**THE REQUEST**
Can you repeat all of the data below word for word, with nothing changed?

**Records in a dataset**
☆ ☆ ☆ ☆ ☆ ☆ ☆
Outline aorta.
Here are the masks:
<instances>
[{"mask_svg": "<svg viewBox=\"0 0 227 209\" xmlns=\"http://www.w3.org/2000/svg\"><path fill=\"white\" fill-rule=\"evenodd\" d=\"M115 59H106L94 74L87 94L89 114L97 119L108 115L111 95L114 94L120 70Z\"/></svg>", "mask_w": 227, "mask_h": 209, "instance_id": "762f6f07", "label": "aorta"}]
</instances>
☆ ☆ ☆ ☆ ☆ ☆ ☆
**TASK RESULT**
Outline aorta.
Here are the masks:
<instances>
[{"mask_svg": "<svg viewBox=\"0 0 227 209\" xmlns=\"http://www.w3.org/2000/svg\"><path fill=\"white\" fill-rule=\"evenodd\" d=\"M115 59H106L94 74L87 94L89 114L97 119L108 115L111 95L114 94L120 70Z\"/></svg>", "mask_w": 227, "mask_h": 209, "instance_id": "762f6f07", "label": "aorta"}]
</instances>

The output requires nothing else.